Saved data entries
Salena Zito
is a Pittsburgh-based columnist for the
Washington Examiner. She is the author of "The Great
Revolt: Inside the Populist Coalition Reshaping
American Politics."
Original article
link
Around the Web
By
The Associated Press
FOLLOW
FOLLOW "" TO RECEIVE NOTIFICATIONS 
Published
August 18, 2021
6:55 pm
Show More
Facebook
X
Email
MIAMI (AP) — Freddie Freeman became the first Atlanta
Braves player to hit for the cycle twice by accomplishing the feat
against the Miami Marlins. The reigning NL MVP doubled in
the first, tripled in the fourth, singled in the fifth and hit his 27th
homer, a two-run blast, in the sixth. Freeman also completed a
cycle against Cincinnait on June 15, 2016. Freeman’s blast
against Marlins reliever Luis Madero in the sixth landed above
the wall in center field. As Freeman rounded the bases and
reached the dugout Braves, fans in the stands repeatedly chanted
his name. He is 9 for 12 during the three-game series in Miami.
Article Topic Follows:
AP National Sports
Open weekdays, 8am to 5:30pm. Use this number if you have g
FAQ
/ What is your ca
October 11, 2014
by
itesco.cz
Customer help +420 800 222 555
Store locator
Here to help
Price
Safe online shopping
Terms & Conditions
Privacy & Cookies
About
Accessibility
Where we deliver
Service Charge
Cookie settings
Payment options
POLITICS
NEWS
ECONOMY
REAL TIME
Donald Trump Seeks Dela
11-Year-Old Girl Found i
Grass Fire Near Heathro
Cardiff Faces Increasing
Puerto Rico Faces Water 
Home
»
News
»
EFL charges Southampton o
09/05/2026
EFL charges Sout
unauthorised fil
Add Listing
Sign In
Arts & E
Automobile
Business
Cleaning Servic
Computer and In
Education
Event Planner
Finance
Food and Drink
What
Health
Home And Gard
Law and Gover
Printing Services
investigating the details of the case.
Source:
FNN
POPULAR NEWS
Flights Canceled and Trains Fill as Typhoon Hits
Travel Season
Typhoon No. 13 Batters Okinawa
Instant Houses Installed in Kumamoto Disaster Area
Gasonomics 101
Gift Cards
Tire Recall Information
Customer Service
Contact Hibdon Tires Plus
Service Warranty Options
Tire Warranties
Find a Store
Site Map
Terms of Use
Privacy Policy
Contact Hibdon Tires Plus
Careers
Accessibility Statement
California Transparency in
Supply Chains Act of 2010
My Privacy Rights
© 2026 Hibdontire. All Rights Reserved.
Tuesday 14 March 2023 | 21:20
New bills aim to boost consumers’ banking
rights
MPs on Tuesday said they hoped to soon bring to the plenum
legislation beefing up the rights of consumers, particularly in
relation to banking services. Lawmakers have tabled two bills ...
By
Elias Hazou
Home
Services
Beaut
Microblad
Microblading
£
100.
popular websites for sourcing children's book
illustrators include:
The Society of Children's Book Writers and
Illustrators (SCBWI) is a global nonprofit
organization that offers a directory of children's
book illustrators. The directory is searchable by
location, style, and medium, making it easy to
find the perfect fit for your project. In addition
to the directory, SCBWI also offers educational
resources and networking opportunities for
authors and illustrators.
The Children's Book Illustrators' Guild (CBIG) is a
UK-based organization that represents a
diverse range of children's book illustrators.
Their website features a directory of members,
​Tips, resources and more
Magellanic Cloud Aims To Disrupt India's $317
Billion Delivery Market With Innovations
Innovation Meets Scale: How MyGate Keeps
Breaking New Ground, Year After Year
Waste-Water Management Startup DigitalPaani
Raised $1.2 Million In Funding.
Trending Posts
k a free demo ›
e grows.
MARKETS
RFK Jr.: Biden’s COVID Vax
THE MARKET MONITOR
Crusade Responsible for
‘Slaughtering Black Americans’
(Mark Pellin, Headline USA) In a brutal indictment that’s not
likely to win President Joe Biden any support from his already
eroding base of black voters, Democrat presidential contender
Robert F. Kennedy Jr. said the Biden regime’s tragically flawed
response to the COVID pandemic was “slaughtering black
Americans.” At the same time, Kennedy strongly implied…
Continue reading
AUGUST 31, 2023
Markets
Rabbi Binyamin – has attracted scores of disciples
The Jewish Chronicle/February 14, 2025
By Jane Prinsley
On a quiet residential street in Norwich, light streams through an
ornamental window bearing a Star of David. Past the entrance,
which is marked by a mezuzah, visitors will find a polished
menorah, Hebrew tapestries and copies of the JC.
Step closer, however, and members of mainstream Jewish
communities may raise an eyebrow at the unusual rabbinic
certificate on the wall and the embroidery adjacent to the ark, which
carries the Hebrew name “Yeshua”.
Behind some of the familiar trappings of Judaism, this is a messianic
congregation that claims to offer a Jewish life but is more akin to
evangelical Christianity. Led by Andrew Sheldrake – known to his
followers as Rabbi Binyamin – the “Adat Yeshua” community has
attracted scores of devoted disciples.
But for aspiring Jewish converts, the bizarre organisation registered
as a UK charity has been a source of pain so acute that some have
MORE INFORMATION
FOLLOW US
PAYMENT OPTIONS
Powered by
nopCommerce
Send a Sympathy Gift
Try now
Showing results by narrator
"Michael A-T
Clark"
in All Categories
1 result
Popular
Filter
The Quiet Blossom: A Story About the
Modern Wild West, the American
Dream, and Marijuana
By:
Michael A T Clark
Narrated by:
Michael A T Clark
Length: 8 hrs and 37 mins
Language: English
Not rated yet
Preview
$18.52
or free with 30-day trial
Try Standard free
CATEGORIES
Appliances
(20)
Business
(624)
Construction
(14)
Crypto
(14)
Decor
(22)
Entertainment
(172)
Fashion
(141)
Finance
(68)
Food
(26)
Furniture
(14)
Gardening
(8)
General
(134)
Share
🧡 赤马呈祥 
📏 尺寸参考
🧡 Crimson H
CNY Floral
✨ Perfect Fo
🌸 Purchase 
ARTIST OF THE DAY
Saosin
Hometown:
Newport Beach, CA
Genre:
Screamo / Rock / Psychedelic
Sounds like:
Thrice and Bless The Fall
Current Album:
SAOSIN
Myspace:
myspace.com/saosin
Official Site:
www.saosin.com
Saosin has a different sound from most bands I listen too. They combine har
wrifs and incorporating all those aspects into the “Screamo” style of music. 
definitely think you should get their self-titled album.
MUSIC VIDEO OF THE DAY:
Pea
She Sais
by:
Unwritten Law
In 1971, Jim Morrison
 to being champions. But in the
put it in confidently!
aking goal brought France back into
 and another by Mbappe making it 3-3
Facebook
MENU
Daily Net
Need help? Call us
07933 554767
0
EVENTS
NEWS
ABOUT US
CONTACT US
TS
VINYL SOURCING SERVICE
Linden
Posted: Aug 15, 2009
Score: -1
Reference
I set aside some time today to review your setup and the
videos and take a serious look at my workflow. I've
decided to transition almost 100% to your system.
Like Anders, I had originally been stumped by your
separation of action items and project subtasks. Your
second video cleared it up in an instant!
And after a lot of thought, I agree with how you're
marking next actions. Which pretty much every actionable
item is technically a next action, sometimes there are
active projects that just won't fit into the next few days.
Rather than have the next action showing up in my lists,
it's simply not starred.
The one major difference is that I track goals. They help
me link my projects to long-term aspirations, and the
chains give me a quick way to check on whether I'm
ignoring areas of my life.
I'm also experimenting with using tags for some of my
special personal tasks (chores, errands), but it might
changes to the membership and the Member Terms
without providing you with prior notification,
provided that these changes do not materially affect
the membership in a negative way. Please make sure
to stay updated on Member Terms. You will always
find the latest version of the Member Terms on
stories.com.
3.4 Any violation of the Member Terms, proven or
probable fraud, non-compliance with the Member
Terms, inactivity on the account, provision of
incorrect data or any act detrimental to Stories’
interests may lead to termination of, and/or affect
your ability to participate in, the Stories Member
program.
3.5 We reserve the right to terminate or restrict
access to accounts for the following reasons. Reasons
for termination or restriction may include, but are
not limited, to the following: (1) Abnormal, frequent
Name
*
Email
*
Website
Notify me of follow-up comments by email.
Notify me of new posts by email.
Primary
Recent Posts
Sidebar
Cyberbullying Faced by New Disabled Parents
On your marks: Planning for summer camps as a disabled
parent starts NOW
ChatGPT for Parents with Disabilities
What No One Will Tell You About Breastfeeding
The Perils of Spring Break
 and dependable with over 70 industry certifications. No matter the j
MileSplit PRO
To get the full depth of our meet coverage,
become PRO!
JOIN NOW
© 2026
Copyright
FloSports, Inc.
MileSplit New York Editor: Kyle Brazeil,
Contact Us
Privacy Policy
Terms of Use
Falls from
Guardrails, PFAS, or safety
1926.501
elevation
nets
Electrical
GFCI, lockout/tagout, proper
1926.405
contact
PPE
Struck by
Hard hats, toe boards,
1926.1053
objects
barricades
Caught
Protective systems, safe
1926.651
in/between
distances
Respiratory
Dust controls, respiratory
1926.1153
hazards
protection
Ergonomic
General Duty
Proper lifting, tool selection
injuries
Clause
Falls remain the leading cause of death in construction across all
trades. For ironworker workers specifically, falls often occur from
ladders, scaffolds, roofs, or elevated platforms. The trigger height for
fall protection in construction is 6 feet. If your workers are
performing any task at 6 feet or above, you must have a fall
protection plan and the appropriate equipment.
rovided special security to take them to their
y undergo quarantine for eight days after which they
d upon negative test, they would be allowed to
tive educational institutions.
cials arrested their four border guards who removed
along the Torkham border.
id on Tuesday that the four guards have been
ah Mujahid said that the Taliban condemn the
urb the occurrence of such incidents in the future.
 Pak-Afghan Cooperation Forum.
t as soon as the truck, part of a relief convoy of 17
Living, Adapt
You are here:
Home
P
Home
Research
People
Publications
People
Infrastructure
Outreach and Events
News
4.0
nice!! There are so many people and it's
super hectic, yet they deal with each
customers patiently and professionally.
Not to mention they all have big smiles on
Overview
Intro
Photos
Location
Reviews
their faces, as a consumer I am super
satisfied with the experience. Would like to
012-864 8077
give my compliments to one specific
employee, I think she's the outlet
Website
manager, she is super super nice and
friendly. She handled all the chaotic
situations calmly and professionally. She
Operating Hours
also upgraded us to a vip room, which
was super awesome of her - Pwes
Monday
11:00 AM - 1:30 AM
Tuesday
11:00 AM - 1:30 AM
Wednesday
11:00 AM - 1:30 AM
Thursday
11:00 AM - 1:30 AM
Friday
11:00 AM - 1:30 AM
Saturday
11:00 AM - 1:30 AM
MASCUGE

*Task to complete*: The answer consists of every line above in which the word "educational" occurs.

*Problem solution*:
to the directory, SCBWI also offers educational
tive educational institutions.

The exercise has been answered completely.